#### EXERCISE REQUIREMENTS
1. Answer these questions from the blog.
(a) How much weight does the writer say was lost on Atkins, and over how long?
(b) In the post titled "Love Story," what will the writer not do for the sake of claiming a plus one?
(c) In the post titled "face value," what does the writer say it takes everything not to do some days?
2. Continue the blog from where it stops, keeping the same voice.

Wednesday, February 18, 2009

Moving...

on. :)

Saturday, February 7, 2009

"Careful Now"

"Oh maybe you should make a list for me, of everything important in this world... In a note of urgency, cause I don't know how to feel..."

I'm not unhappy. That much I know for sure. I got out of a short-lived, no-passion relationship so I'm single again. I like that. I started doing Atkins and in less than two weeks I've lost 8 pounds. I like that. I have a real social life with good friends and fun. I like that. I have a good job in a shit economy. I like that. I'm moving to a new city in a new gorgeous apartment in a week. I like that.

Something is still missing. Someone is still missing, I should say. I have my shit figured out, so where's that person I get to share it with? I'm going to be patient, of course. No more blind dates or online dating or looking in my past for my future. My future isn't going to be found in a yesterday.

I'm going to be more careful with myself, with my heart. But I will never hold myself back on hope.

Monday, February 2, 2009

Love Story

I don't have one yet. And that's okay. I keep plugging away, trying my hand at different scenarios and flavors, but I will NOT force it for the sake of claiming a plus one. And I feel... good. Hopeful. He'll find me. But, he won't save me, I won't need it.

Monday, January 19, 2009

slow me down

I have to got to slow down. I have to got to stand still and treat this year as if it's my first year alive in the adult world. I need to regroup and refocus. And I keep saying that but for my sake I really, really need to mean it this time. Not just mean, but DO. I need to slow down, even come to a complete halt.

What do I really want.

Monday, January 12, 2009

face value

I am an ugly person on the inside. And I don't care what people say, my outsides match. I think my core rots away a little more every day but I do well in hiding it with life distractions. I have a job and I pay all my bills so surely I must be an upstanding member of society. Wrong. I hate working, it takes everything in me not to pick up and run some days. I want to lay at home and do nothing but exist but even then I know I wouldn't want to do that for very long either. I guess I just want to be the nothing I am.

#### Extracted data entries
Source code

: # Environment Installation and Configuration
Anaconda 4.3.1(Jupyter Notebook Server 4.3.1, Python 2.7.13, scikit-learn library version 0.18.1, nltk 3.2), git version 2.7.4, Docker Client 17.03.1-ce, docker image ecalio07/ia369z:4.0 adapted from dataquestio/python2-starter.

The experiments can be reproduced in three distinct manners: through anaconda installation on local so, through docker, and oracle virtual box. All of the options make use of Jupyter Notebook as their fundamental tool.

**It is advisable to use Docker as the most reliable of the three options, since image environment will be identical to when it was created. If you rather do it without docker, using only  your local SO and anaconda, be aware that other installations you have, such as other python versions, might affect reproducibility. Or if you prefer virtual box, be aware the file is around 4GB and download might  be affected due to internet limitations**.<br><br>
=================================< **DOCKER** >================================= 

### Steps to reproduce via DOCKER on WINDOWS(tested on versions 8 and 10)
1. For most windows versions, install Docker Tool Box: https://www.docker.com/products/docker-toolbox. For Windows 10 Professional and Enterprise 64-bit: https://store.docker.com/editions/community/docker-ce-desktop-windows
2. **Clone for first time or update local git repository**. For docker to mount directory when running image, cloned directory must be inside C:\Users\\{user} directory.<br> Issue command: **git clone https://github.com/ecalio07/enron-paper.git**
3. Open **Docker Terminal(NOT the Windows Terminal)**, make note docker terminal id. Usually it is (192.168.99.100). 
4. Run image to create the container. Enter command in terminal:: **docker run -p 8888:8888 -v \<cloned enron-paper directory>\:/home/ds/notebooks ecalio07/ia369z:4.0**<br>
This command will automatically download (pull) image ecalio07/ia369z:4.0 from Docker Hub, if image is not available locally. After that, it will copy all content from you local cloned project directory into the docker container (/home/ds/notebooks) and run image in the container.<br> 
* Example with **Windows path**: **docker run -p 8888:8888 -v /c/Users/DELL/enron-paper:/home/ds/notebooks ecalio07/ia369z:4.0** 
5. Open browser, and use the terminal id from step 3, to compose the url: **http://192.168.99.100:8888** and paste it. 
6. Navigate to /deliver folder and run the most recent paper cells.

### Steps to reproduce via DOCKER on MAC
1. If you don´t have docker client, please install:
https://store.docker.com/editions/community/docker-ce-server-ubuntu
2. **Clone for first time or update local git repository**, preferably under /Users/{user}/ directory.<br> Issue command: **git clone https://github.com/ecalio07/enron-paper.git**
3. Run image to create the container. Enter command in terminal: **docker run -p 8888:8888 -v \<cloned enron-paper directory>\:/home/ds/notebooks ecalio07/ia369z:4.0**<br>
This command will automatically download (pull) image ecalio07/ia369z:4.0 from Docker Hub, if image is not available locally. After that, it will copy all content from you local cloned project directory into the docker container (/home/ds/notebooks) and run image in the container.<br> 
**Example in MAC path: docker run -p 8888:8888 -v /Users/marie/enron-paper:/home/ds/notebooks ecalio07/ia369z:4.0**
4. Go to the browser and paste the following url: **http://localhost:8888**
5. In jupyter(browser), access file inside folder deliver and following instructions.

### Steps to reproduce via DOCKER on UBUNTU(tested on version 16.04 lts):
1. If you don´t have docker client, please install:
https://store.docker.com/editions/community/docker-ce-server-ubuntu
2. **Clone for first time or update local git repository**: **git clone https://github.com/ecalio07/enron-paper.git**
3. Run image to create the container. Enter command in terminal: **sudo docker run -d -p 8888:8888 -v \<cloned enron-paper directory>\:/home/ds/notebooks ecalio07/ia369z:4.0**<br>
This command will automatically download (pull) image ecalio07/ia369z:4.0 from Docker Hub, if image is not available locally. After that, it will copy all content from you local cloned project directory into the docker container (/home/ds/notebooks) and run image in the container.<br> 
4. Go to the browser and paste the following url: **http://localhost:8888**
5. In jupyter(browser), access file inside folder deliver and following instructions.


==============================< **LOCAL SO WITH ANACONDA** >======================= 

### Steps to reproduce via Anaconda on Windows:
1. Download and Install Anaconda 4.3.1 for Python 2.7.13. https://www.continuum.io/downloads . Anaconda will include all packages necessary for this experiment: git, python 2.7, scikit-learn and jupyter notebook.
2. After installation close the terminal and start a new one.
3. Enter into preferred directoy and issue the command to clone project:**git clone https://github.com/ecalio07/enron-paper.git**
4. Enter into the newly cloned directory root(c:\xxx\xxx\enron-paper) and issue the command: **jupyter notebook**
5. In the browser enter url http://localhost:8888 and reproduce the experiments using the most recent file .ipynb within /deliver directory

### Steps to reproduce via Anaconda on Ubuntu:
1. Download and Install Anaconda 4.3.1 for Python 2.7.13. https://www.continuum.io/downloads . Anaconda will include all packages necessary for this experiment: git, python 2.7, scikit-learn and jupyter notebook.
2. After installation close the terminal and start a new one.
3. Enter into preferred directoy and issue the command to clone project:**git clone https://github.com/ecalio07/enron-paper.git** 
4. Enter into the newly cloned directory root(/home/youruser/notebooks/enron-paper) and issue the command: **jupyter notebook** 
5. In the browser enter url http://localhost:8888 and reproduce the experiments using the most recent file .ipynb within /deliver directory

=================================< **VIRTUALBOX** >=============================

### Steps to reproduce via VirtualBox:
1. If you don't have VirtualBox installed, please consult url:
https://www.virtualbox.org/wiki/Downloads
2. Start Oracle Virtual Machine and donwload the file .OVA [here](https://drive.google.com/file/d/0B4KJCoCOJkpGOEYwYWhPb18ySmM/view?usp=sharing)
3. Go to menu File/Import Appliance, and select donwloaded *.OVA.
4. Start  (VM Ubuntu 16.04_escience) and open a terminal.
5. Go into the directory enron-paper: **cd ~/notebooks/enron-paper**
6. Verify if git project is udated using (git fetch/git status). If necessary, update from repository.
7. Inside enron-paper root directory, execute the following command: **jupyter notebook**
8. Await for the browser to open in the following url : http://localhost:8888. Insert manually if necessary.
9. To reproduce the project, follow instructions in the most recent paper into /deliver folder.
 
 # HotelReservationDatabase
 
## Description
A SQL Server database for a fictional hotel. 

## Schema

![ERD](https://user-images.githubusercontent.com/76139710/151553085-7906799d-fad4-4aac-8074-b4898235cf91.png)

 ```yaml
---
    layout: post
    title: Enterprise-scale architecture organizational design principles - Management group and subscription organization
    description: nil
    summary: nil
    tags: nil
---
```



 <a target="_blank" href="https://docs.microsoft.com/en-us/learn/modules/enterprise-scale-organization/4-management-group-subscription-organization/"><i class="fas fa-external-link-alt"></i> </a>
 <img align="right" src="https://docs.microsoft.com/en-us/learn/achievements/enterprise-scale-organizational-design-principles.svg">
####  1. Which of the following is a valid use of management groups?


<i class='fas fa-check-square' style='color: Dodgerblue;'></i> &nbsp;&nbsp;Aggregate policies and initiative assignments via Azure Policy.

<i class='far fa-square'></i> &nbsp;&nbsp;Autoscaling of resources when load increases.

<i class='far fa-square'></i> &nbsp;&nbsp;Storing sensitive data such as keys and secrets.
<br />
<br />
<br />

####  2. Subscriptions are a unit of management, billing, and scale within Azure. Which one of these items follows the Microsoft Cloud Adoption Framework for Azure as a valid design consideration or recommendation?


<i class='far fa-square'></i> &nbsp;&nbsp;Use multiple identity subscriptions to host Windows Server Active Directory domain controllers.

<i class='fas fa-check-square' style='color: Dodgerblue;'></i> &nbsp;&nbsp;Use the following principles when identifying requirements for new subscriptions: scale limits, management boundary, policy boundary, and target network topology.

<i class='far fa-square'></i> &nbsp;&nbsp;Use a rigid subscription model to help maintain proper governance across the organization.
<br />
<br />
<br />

#### TASK-BY-TASK OUTPUTS
1.
(a) 8 pounds in less than two weeks.
(b) Force it.
(c) Pick up and run.

2.
I love food because it gives me some kind of emotional connection to life. It's a never-fail in the realm of feelings when everything and everyone else changes. Food stays the same, it's loyal, it will always have flavor. The same with shopping. I buy so many things because it's a high and I can actually feel that high and it gives me things that actually excite me. For four days. And I'm on to the next posession goal. I love smoking because I don't have to think about it and inside no, I don't mind if it takes years off my life because I want to die anyway. Love is another drug for me, love and attention because it feeds my ego and gives me an excuse to ignore myself for a few days. I love the thought of love, I fall in love with love every time it pops up, but it's a foreign language to me. How long will I fake it this time. And other than that, this is not the life I wanted.

I look at my life and I can't find the happiness in the smallest corner. I don't want to live here, I don't want to look like this, I don't want this job, this wardrobe, this car, this non-belief in anything. I don't want to be me. I don't want me. I want a very large eraser.

I can't explain in words the depth of apathy I've hit. A new low. One that hasn't been touched by anything, not even my first love of food. I don't know what to do anymore. No one can fix me. But who am I to anyone? I'm wasted space. My face value is nothing because behind every little trick and flashy show I put on, I'm empty. I echo.

Don't try to stop me, I'll fucking run.

Thursday, January 8, 2009

2009 addendum 1

I'm not sure how to approach you, yet. You're still a wild and untamed creature as far as I'm concerned and so far I trust you, but it's only been a few days so you could turn around and snap REAL quick. I need to get over a lot of things this year and finally start living. My first resolution was to find love by throwing all my preconceived notions about relationships out the window. Bad patterns, bad habits, bad boys. And I had a boyfriend within a matter of days (so don't tell me The Secret doesn't work!). But let's look closer at that for a minute.

I have a boyfriend.
Who I genuinely like.
Who says all the right things.
Who is positive we were meant to be.
Who makes me want to be a better person.
Who talks about life in the sense of us instead of self.
Who I barely know.

I'm not complaining, I'm not changing my mind, I'm not doing anything but going with it. And if it turns out to be complete horseshit, at least I let go of "my type" and took a chance.

Sunday, January 4, 2009

2009

I'm still in shock at how quickly life answers the seemingly smallest of questions. I am smiling. I've been smiling since the clock struck midnight.